Nigeria shall not live by Fintech alone.

25 Apr 2023

Nigeria shall not live by Fintech alone

The excitement and buzz surrounding “Fintech” as a niche is well-founded, but we also need to take a step back and see the possibilities in other industries. We have disrupted the fintech industry; now the next step is to enter and fill the shortcomings of already existing conventional banks. Government hurdles, inflation, and politics are becoming determining factors in every other industry, not just app development. What we must now do is develop a value chain for fintech as a business specialization. We have other economic segments, such as big data and edtech, that do not directly depend on physical infrastructure, which gets me back to the problem: we cannot code or design our way out of the country’s problems.

The major goal of a business is to provide viable solutions while earning money; unfortunately, many innovators design MVPs without taking into account infrastructural inefficiencies that are completely outside their control.

We have a unicorn to kick off in the fintech space, but we need to go outward, discover other niches that aren’t saturated, and create value for them. The fact is that I don’t need seven apps merely to pay for bread and beans on a food commerce platform.

A vast majority of current fintech platforms are either half-baked or producing more difficulties than they can address; signing up for most of them is almost impossible. Obtaining an OTP from some of these sites is an impossible endeavor.

We need to generate value not just for fintech as a specialty but also for other niches. I’m not suggesting we go about establishing AI-enabled agritech firms; that’s not value, but helping farmers handle storage, yield, and advanced mechanized farming problems.

The majority of Nigeria’s agri-tech enterprises are either e-commerce platforms that connect farm goods with consumers or fintech services that help farmers access money for supplies or company development. They account for 65.2% of Nigerian agri-tech firms, with AI/IoT, farm management, and supply chain management coming in third and fourth, respectively. No, we have not met the demands of the locals. What about a farm-based startup? You can manage a silo as a service to assist farmers with advance storage. This will ensure that seasonal agricultural products are not in short supply.

With 13 enterprises involved, marketing technology accounts for 2.7% of Nigeria’s total. Eleven (84.6%) are from Lagos, with two from Abuja and two from Kaduna. Almost half of these firms (six) were formed in 2014. Three comparable companies started in 2020 and 2021, indicating an increase in activity. ThankUCash (56), Termii (31) and Dochase (14) are the three largest startups, each employing 149 people.Only one has a female co-founder (7.7%), while four (30.8%) have been accelerated or incubated. Attention is required for technology-driven marketing, in which traffic and conversions are watched, recorded, and filtered.

Prop-tech is another undiscovered sector that is relevant given the difficulties of renting or purchasing in Nigeria.
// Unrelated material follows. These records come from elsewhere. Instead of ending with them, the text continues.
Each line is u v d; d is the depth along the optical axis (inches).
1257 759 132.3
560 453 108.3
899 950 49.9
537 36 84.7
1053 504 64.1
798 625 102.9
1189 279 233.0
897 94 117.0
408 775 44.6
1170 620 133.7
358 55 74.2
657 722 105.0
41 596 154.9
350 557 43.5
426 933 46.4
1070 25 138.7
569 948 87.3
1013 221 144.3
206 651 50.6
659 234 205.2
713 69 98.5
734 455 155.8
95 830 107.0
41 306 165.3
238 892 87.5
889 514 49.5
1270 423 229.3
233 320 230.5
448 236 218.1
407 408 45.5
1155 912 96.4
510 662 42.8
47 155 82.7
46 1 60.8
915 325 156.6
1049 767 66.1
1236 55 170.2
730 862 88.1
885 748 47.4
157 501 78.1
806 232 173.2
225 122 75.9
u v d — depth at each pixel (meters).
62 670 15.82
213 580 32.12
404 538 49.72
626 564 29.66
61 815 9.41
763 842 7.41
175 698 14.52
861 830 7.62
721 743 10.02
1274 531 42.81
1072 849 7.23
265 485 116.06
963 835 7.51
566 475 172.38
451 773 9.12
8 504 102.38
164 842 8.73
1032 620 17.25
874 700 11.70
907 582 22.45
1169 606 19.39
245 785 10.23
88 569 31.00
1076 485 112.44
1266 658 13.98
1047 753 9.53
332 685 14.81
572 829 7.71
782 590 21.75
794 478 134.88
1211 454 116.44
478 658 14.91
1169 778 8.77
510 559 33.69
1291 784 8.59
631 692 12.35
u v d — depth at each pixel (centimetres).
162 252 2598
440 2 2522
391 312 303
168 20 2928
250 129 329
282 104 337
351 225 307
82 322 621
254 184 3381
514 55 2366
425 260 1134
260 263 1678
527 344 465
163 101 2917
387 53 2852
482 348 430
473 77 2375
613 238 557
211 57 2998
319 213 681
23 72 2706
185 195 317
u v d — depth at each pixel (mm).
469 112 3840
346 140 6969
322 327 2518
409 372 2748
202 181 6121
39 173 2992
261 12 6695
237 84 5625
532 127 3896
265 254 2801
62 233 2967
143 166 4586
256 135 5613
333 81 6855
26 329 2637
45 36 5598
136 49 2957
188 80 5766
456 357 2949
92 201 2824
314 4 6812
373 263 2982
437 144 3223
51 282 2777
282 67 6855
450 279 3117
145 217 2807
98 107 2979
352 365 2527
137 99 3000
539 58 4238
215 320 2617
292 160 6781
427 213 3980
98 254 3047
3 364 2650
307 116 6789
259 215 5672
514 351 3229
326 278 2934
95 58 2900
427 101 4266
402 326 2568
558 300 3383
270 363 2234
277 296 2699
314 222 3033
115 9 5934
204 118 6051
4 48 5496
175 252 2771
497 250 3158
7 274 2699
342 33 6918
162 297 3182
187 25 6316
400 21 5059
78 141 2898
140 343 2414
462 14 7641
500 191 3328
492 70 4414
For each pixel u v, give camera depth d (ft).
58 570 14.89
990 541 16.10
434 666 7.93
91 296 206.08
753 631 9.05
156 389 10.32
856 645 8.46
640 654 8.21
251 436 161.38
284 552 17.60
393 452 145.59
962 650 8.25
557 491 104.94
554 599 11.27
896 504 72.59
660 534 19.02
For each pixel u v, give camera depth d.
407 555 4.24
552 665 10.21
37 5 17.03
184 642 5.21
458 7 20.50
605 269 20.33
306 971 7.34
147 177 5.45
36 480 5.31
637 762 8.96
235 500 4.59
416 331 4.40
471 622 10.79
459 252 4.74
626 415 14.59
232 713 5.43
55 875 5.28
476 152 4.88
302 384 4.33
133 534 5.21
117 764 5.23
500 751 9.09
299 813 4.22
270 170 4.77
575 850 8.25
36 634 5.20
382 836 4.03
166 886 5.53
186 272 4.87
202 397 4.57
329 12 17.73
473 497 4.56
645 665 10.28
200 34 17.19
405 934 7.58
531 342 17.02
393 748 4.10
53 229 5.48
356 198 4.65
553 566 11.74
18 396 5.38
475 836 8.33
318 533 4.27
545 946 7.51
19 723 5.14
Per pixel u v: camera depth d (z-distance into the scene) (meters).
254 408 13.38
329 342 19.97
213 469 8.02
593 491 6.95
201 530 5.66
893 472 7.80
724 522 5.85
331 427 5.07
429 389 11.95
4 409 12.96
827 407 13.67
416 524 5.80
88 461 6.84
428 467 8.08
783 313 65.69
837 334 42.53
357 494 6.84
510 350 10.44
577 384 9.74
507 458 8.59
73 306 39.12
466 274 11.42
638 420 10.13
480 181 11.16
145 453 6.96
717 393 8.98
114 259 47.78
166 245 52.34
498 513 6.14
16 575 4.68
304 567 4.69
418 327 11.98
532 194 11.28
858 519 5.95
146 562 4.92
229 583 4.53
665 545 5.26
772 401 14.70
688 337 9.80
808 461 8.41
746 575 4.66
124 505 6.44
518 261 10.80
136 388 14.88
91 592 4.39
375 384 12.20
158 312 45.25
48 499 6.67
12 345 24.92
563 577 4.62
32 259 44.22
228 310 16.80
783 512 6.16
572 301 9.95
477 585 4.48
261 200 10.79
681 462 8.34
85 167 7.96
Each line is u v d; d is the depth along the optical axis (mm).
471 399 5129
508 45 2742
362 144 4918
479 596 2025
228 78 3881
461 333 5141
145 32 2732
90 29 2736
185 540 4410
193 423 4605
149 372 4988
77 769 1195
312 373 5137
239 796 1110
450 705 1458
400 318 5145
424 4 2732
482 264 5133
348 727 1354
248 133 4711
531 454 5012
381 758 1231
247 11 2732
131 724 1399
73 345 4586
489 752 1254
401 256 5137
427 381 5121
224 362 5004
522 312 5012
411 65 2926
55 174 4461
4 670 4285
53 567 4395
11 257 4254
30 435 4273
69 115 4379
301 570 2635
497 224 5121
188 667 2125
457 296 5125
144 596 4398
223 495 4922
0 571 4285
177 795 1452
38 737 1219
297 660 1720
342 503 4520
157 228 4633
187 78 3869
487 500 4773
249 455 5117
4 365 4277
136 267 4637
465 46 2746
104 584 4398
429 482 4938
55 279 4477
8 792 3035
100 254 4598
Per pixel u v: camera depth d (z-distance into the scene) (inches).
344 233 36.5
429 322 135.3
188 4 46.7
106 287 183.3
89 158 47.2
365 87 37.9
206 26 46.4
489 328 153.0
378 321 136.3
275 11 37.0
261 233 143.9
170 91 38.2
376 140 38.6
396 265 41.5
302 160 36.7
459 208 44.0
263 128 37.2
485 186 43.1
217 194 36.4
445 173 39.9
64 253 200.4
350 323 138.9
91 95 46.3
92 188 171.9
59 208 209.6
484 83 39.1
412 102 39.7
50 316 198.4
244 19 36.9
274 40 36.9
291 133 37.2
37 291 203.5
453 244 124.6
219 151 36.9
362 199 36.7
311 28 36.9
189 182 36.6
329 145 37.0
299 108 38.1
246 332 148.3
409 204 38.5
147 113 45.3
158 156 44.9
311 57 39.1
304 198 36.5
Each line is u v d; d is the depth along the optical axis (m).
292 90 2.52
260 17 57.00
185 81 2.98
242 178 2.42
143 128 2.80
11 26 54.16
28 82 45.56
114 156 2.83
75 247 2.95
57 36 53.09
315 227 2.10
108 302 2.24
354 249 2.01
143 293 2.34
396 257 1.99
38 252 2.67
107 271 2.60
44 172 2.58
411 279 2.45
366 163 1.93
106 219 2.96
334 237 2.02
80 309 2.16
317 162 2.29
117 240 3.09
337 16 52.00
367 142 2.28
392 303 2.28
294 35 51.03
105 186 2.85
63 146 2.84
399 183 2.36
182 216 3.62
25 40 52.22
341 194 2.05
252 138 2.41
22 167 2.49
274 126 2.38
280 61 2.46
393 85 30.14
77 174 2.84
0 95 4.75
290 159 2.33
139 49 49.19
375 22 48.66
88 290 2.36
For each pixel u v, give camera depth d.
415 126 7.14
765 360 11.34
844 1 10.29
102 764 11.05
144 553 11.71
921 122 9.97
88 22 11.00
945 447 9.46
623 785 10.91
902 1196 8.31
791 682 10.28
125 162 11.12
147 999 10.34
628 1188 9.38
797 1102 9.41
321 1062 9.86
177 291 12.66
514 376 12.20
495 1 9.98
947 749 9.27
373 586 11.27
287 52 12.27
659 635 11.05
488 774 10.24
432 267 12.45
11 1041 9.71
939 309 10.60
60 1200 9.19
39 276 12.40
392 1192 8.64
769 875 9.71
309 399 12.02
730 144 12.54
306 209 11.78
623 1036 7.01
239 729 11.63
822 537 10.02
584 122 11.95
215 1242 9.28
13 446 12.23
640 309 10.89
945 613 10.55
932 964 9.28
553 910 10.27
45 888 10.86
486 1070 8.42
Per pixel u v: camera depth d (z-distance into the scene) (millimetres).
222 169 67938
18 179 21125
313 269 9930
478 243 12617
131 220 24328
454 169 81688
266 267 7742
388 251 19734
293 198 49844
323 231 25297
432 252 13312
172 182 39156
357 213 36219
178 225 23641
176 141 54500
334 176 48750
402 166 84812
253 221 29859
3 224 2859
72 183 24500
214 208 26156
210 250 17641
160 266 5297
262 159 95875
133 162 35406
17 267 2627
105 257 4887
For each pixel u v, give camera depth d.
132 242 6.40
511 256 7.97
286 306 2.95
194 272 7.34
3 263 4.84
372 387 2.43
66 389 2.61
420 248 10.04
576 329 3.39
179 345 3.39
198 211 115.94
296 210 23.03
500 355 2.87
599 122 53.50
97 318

This magazine monitors 1.5 percent of the sector’s active startups. Prop-tech is less focused on Lagos than other businesses; however, five (71%) of the listed firms are from the city. Abuja and Ibadan make an appearance. Three of the seven companies were founded in 2017, and none in 2019. Seven firms have created 154 positions, an average of 22. Three (42.9%) have gone through acceleration or incubation, with one (14.3%) having a female co-founder. This is another goldmine, but there is no true value chain for this industry, and the few companies involved are just scratching the surface. In our part of the world, we still haven’t gotten mortgages right. Housing is a need that requires a good value chain. It’s a long game, but if everyone plays well, everyone wins.

Finally, people in the venture community who are influencers or whisperers should broaden their portfolios by looking at other industries and regions that want acceptable solutions and are business-ready. These industries do not need complex software or the completion of vanity metrics, we need viable businesses solving actual problems.

Facts and numbers gotten from Disrupt Africa’s Startup Ecosystem 2022 report.

Writer’s Personal Comment: Stop chasing the unbanked! They don’t want to bank, the fintech space is overly regulated already, check another sector! As for those developing fintech just to get funded, una well done! The lord is your muscle.